Professor Creates New Theories to Determine Lifetime of Materials

Zdenek Bazant

When it comes to structures such as bridges, airplanes, and ships, the probability of failure must not exceed one in a million. The safety factors ensuring this failure probability generally look at two aspects of the structure: the strength and the structural lifetime.

While the strengths and lifetimes of brittle materials such as metals have been well-studied, ensuring sufficiently small failure probability of newer materials termed "quasi-brittle", e.g. concrete and fiber composites, is still unclear and is the subject of research of Zdenek Bazant, McCormick School Professor and Walter P. Murphy Professor of Civil and Environmental Engineering at Northwestern University.

He and his research group have developed a theory to determine the probability distribution of the strength of these materials and now have extended the same theory to determine the probability distribution of the material and structural lifetime. The results have just been published in the Proceedings of the National Academy of Science of the U.S.A.

To determine the probability of the strength of a material, scientists can test many specimens and determine a curve of distribution of the results, called the histogram. But to determine the lifetime of a material is impractical as it would take decades of testing.

"By relating the structural lifetime to a theory of structural strength, we can predict the distribution of lifetime from the tests for strength and tests of crack growth rate," Bazant says.

Bazant and his group also discovered that such a theory is also mathematically analogous to the probability of failure of computer chips due to tunneling currents, and is also relevant to dental fillings. The theory is based on the analysis of atom-sized cracks.

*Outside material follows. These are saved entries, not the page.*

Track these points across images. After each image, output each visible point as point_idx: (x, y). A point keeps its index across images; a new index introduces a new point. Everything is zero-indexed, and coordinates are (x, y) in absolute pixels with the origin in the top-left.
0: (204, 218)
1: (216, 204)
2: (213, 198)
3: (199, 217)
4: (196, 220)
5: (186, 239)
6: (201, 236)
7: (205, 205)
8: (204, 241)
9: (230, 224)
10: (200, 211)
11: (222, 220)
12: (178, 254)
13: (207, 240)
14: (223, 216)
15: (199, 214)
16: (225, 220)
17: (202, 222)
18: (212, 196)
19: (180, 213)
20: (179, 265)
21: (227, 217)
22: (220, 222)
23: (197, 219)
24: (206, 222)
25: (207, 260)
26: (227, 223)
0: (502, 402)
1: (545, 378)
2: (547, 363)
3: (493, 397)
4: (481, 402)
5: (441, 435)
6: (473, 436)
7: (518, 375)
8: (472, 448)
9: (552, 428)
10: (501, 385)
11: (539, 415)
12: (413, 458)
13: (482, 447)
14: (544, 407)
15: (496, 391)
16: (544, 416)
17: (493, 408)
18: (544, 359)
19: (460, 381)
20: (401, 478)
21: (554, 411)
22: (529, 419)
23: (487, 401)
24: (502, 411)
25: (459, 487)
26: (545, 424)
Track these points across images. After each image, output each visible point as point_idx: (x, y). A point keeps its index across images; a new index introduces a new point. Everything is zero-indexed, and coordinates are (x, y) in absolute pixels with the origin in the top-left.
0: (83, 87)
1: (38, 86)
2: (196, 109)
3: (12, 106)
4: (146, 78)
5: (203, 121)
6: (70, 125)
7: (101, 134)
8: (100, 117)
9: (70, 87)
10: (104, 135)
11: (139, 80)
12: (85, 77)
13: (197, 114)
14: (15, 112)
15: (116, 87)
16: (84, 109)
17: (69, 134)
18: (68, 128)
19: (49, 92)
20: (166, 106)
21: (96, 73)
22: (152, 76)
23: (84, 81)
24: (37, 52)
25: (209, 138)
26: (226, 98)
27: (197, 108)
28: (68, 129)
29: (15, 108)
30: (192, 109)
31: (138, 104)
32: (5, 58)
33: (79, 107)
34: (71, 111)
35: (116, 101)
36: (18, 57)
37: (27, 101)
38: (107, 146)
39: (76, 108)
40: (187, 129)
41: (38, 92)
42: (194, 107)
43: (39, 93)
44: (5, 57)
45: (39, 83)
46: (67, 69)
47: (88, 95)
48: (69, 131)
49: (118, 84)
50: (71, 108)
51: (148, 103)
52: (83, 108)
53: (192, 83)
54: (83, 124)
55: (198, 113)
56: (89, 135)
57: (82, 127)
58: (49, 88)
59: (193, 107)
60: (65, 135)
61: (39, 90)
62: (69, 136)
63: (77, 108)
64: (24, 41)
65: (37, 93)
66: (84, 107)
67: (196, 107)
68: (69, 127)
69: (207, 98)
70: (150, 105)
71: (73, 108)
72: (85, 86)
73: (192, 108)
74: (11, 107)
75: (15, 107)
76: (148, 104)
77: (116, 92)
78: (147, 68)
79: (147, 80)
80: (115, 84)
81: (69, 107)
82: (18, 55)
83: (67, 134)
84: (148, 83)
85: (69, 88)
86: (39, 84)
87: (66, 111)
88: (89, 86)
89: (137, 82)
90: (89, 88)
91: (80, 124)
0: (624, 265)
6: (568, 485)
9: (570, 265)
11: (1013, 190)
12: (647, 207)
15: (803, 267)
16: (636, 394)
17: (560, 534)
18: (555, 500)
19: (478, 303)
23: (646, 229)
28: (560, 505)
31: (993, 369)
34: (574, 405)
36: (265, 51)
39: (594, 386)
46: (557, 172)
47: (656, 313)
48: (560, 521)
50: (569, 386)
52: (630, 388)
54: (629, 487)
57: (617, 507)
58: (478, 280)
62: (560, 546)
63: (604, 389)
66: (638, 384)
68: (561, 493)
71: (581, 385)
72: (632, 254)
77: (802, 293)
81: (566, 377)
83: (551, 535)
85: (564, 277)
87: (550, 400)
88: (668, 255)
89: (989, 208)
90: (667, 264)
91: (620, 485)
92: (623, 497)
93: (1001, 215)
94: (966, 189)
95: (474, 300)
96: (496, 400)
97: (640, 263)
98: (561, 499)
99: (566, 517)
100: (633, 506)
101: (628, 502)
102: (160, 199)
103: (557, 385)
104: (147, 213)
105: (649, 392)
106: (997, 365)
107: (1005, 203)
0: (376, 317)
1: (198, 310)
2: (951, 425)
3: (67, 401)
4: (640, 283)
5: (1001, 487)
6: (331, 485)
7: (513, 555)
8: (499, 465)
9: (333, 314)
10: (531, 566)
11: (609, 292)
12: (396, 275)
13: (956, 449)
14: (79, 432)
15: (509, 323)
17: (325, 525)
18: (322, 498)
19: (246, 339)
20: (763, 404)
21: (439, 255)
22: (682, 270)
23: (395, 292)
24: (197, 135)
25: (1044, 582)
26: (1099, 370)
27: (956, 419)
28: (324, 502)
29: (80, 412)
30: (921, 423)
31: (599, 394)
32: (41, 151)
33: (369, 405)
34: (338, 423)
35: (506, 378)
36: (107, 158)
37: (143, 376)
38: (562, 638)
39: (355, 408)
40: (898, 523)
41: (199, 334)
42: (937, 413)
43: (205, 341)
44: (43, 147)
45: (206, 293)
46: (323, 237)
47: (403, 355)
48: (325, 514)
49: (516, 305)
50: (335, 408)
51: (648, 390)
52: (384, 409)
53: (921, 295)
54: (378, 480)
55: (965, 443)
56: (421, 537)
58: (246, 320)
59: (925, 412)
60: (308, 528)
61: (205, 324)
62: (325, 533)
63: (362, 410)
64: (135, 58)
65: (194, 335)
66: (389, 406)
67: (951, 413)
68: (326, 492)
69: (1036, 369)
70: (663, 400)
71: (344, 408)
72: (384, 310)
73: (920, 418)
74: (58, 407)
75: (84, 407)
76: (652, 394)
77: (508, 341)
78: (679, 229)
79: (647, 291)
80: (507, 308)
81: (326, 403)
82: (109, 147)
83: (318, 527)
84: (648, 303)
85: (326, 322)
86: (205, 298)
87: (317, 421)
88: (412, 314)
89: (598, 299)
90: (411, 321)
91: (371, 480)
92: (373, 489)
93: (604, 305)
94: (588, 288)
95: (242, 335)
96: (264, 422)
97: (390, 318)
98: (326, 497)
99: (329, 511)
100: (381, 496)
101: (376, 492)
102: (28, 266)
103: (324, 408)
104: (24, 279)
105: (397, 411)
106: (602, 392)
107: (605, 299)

Research into the lifetime of these materials is important; concrete and fiber composites are used in many infrastructure projects, including tall buildings and bridges, as well as in airplanes and ships.

"A theory of this kind will impact many fields," Bazant says.

Bazant hopes to extend this theory to include probabilities of structural fatigue, temperature, and corrosive environments. Bazant, who works with Northwestern's Infrastructure Technology Institute, hopes that his work will someday be taken into account in the specifications of building codes. "Because each civil engineering structure is different, civil engineers need simple code procedures to produce safe designs effectively," he says.

The fundamental theoretical aspects of this work have been supported by the National Science Foundation, the application to composites by Boeing, and the practical applications to concrete structures by the NU Infrastructure Technology Institute. Other authors on the paper include: Bazant's graduate student Jia-Liang Le, and also Martin Bazant, Zdenek's son, a professor of engineering and mathematics at MIT. This is the first paper the father-son team has co-authored.